For years, U.S. consumers have been diligently searching for expiration dates on food packaging and throwing out items once the date passes. However, this practice had led to a tremendous amount of food waste especially since all dates are not actually expiration dates. In fact, 90 percent of American families discard perfectly good food just because of the date on the package. It’s estimated that 40 percent of the U.S. food supply is prematurely discarded yearly. The truth is that most food is still safe to consume after the date, consumers are simply confused over the different terminology being used on various food products.
Use By, Best By, Sell By: What’s the Difference?
The three most common dates on food packages are “use by”, “best by” and “sell by.” Here’s a breakdown of what they mean.

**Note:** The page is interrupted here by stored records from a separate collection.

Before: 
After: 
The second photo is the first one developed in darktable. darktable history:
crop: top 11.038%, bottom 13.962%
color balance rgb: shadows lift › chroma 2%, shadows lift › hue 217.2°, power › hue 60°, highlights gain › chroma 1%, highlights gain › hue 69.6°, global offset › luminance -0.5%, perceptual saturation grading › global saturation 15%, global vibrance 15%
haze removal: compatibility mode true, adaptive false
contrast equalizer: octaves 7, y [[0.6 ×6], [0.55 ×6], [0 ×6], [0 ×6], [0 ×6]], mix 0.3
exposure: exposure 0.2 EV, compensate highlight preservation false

- Use by – This date indicates when product freshness will begin to deteriorate. However, the food is not spoiled and is still safe to eat.
- Best by - This term is sometimes used interchangeably with “Use by.” In some locations, use by is found on more perishable packaged goods where best by is an indicator for longer shelf-life products like canned foods.
- Sell by - This date means nothing to consumers. It helps manufacturers and stores ensure that products are sold with enough time so that they have a long shelf life after they are purchased.
Unfortunately, these terms are not regulated, meaning that manufactures can use any of them that they wish. In fact, some states don’t require any dates at all on certain items. Even more confusing is that each manufacturer can use different methods for calculating the various dates.
The Take Away for Consumers
Illness is caused by pathogens that contaminate food, not by the spoilage process. Therefore, use care to wash hands before handling food and always use clean cutting boards and storage containers. Other than that, if the food still looks good, smells goods and tastes good, it’s probably fine to eat.